**Action item**
When the line containing "72: (524, 76, 1.99)" appears in the entries below, begin printing there and stop after the line containing "88: (636, 418, 1.46)"; print each of those lines exactly and no other line.

**Supplied material**
▼▼▼

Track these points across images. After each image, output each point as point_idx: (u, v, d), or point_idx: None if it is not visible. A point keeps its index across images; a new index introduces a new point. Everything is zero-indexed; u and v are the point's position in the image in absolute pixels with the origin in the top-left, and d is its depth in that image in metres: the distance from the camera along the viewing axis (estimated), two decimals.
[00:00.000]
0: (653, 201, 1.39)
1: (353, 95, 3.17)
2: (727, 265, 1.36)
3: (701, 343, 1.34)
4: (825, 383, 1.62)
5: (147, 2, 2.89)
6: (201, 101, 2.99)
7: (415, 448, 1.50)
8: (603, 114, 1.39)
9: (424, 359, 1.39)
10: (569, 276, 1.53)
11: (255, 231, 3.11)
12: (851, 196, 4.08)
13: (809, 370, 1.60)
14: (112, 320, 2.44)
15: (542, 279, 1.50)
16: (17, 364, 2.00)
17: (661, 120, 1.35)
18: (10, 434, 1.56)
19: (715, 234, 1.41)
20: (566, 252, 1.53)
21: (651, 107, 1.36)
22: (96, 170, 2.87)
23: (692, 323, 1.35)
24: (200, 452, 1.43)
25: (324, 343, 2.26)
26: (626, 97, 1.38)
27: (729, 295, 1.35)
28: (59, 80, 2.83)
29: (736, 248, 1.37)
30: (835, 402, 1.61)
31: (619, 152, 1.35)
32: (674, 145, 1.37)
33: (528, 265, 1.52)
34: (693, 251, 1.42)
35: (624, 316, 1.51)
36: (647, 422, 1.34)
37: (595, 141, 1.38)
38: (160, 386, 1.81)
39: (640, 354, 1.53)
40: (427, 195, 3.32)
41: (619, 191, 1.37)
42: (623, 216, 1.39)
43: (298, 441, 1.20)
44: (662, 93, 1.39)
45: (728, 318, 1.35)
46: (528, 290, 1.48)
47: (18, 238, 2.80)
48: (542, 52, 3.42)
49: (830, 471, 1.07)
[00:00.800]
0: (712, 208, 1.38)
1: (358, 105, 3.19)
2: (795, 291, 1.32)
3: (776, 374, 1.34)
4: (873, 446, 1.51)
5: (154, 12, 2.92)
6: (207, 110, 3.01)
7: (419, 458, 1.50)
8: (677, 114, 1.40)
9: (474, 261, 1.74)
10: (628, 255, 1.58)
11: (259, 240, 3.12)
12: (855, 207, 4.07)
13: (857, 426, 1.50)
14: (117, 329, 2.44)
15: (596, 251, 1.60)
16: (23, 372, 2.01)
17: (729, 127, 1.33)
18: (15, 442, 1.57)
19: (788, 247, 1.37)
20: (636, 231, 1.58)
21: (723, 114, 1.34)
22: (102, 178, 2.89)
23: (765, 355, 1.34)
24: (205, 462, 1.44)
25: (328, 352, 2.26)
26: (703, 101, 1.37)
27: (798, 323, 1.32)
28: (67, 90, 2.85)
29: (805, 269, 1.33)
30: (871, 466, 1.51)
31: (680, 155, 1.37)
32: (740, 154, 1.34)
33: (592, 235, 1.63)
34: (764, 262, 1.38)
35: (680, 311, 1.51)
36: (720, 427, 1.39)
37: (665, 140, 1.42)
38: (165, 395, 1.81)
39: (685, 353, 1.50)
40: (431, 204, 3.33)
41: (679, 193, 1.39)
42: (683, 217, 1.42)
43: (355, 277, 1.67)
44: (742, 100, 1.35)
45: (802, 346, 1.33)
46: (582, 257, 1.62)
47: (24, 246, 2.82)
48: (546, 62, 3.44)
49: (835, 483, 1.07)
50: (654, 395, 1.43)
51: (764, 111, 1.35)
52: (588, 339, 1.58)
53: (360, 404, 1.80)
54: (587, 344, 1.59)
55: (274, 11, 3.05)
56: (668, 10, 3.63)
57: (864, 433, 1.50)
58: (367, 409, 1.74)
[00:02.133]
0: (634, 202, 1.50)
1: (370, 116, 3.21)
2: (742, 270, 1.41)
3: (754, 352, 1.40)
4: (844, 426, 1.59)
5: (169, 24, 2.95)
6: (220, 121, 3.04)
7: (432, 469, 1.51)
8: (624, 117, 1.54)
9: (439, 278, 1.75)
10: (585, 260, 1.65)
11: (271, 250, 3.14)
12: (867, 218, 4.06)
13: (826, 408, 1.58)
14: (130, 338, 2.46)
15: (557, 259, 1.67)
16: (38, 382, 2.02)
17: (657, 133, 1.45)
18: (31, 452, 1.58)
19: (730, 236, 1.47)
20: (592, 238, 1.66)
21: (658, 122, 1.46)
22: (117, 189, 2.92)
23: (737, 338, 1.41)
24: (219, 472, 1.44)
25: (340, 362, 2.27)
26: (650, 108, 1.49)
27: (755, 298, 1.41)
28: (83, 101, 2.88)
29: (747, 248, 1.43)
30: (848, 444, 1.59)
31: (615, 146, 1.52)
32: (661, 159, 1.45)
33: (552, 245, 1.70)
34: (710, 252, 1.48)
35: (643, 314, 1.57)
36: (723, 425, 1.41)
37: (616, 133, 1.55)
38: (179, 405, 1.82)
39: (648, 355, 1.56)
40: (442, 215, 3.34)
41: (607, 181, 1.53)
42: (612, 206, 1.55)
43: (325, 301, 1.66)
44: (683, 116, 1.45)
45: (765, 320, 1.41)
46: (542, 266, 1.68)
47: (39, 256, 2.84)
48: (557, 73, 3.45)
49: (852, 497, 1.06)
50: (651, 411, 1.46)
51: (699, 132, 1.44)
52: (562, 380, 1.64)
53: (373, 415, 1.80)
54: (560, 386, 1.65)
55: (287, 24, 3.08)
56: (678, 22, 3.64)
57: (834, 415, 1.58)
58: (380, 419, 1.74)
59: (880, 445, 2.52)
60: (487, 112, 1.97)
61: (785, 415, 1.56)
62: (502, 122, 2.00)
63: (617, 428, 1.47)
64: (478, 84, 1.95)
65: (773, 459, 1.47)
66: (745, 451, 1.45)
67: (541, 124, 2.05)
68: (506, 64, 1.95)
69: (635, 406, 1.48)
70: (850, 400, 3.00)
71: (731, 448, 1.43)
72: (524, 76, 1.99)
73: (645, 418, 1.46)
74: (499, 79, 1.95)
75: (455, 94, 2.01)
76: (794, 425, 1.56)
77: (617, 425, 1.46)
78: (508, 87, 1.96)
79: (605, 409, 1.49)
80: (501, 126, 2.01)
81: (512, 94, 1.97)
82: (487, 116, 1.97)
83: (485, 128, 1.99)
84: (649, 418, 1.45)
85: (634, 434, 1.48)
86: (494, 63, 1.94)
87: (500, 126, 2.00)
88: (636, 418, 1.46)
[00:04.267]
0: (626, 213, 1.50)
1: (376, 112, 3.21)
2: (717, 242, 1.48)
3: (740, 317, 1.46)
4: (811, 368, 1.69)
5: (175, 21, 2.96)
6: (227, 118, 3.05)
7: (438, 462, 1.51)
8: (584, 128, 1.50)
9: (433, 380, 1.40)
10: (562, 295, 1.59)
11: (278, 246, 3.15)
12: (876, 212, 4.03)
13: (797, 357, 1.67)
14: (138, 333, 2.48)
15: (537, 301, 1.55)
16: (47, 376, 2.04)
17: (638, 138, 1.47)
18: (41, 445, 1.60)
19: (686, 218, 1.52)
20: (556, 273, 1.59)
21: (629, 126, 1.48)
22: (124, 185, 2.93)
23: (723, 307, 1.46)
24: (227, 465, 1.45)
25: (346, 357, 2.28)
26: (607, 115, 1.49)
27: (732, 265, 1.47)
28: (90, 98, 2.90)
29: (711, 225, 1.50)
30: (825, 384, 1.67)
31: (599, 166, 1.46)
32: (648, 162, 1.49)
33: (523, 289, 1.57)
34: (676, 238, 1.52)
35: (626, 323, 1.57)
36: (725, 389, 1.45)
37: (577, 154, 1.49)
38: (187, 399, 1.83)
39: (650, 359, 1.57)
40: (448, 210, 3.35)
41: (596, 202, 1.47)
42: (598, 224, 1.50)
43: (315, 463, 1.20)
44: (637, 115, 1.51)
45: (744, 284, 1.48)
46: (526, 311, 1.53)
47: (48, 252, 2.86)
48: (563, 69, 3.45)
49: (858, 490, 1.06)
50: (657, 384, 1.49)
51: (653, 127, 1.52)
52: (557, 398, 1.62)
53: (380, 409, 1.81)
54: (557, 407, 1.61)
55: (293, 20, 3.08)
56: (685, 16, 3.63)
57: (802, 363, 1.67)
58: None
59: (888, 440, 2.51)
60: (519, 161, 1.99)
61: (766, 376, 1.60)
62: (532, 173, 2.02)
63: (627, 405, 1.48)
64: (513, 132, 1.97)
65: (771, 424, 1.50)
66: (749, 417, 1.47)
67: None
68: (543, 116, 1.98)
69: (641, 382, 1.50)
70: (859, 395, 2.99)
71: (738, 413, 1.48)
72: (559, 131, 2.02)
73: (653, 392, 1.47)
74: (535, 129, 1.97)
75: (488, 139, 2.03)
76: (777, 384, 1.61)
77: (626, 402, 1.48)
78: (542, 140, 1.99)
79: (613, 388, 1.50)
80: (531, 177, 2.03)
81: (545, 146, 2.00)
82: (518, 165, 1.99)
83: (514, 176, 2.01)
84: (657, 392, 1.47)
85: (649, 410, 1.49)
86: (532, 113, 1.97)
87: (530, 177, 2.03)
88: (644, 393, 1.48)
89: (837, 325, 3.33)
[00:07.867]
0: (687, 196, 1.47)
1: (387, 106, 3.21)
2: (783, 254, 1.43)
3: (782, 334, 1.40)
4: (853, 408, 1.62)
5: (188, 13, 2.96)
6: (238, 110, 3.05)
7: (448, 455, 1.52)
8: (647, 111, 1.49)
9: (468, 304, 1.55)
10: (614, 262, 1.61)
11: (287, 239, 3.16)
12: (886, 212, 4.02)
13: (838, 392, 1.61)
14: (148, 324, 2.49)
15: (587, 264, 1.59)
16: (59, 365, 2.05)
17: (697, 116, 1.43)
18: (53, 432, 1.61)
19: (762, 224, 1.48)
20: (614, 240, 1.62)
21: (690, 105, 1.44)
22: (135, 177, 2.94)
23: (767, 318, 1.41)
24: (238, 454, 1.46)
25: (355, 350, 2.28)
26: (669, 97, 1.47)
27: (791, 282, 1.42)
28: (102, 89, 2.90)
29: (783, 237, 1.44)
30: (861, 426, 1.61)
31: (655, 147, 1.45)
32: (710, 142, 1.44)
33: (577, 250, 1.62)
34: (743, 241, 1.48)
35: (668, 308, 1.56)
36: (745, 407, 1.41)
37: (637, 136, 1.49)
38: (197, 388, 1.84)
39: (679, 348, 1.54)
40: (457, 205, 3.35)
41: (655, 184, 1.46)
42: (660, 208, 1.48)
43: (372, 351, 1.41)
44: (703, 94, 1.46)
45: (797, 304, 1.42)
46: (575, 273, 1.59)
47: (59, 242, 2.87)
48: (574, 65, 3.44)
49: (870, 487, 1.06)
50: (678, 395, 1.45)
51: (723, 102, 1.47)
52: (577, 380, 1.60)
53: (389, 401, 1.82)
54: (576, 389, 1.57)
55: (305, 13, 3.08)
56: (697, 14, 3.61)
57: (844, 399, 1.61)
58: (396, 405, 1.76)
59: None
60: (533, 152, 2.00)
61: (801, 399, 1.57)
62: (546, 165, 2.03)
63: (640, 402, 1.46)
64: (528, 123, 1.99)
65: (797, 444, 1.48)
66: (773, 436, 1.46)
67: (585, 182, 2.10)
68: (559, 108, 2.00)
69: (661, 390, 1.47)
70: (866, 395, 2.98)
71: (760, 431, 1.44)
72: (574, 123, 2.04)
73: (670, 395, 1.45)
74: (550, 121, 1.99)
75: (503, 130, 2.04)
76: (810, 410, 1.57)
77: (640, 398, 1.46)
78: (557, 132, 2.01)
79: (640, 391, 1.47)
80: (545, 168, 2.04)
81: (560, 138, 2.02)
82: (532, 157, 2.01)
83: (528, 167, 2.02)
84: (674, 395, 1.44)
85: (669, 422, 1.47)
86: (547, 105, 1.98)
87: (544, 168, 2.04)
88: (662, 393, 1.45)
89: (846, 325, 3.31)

▲▲▲
▼▼▼

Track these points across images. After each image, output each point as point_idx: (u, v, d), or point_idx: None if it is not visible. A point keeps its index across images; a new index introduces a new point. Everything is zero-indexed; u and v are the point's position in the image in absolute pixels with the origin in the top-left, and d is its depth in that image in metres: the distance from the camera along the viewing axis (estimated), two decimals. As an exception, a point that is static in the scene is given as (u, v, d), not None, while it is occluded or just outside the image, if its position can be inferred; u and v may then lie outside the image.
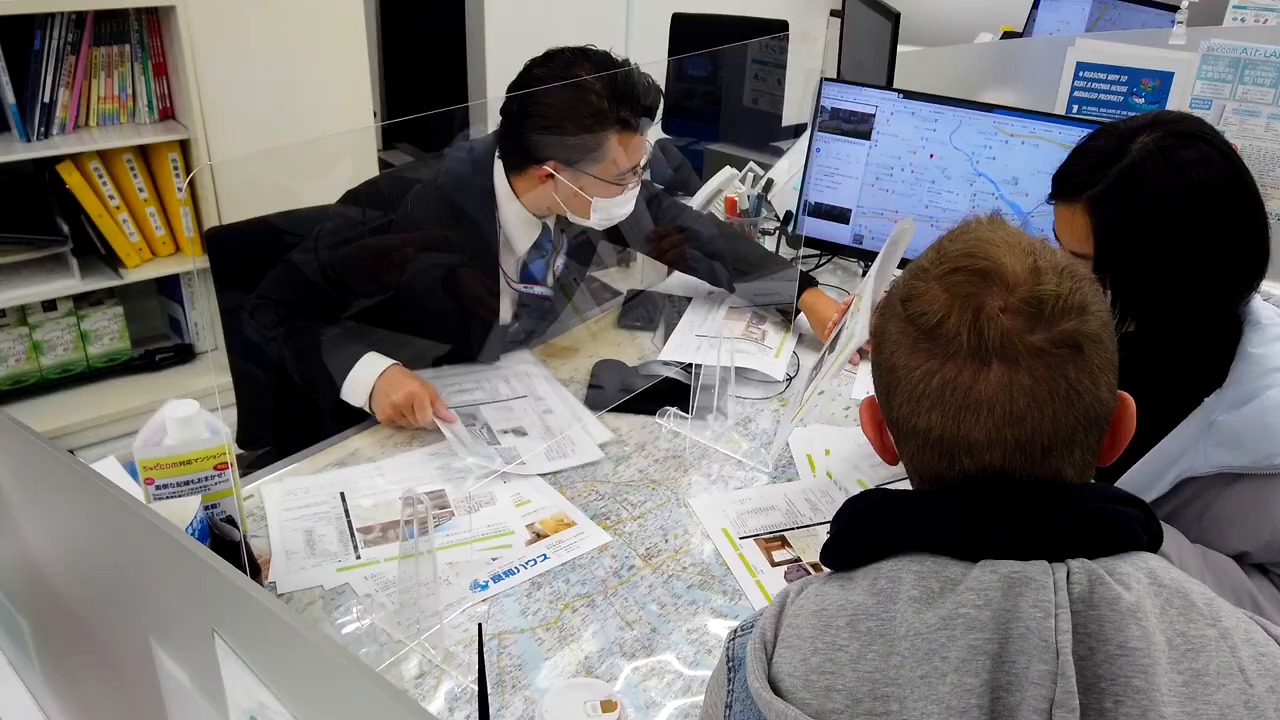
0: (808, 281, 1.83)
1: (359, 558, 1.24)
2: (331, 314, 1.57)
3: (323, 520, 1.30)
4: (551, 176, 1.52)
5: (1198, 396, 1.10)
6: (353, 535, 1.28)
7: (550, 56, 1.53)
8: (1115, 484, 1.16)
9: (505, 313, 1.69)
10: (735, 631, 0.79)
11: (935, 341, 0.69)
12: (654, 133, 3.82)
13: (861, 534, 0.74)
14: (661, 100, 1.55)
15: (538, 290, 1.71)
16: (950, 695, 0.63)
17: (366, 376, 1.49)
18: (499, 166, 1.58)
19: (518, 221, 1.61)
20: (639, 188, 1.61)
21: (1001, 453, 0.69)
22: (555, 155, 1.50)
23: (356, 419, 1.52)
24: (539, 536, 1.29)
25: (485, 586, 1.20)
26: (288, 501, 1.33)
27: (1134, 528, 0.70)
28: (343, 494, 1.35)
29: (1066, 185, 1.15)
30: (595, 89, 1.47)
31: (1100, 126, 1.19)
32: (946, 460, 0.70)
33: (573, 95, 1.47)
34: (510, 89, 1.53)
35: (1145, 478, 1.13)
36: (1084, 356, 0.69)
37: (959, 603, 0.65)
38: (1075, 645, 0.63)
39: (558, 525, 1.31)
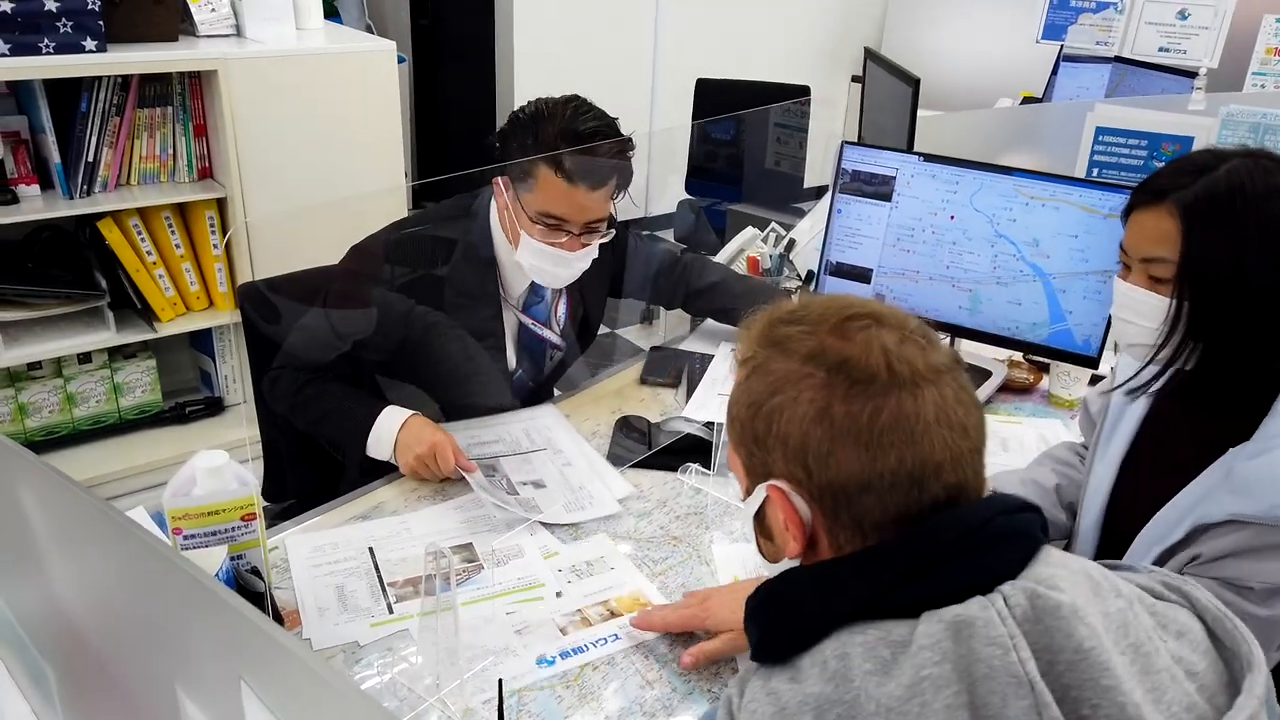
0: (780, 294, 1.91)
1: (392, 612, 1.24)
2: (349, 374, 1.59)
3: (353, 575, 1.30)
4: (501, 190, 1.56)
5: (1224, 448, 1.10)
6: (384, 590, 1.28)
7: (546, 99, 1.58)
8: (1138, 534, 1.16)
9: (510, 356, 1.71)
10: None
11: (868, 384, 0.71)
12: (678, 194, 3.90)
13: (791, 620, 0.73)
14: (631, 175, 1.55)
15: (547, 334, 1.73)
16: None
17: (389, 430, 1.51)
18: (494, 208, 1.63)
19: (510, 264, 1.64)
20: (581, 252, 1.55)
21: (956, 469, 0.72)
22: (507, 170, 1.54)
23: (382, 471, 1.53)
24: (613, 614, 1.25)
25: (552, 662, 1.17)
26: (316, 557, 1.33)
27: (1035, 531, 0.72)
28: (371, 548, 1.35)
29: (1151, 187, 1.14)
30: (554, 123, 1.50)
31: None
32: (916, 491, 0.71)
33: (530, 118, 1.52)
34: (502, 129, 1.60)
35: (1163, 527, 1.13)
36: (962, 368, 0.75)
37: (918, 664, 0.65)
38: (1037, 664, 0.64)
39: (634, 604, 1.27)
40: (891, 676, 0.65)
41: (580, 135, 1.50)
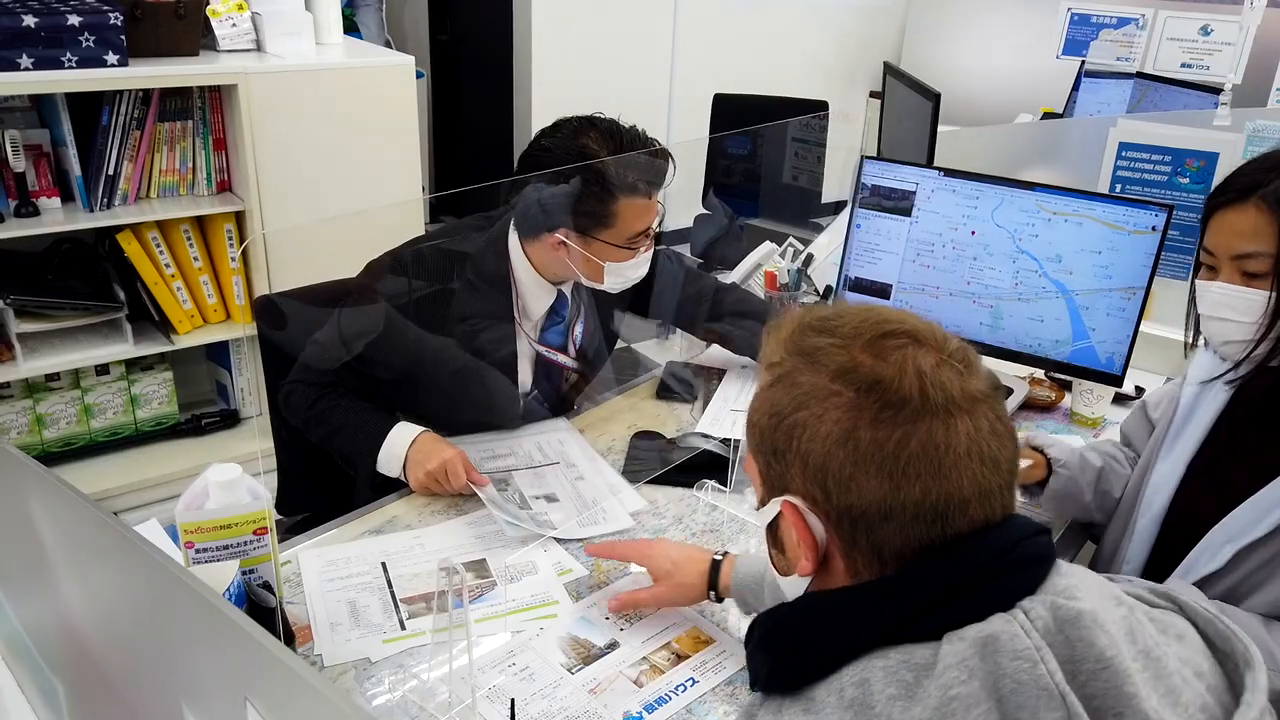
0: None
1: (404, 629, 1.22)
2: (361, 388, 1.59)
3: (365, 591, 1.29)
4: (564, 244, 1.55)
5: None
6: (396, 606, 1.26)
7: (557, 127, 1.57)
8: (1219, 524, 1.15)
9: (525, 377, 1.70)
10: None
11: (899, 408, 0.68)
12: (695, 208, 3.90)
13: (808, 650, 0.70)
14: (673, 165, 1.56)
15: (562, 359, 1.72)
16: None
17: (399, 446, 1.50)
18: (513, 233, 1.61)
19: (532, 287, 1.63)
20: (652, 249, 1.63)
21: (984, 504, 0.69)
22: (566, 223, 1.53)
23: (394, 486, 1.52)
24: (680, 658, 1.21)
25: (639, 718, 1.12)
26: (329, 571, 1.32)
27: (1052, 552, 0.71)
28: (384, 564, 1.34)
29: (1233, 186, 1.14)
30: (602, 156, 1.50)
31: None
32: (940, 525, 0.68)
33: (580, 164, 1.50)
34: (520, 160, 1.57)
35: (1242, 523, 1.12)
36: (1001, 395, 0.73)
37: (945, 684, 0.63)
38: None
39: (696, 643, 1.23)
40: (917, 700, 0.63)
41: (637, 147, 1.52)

▲▲▲

**Response to this task**
72: (524, 76, 1.99)
73: (645, 418, 1.46)
74: (499, 79, 1.95)
75: (455, 94, 2.01)
76: (794, 425, 1.56)
77: (617, 425, 1.46)
78: (508, 87, 1.96)
79: (605, 409, 1.49)
80: (501, 126, 2.01)
81: (512, 94, 1.97)
82: (487, 116, 1.97)
83: (485, 128, 1.99)
84: (649, 418, 1.45)
85: (634, 434, 1.48)
86: (494, 63, 1.94)
87: (500, 126, 2.00)
88: (636, 418, 1.46)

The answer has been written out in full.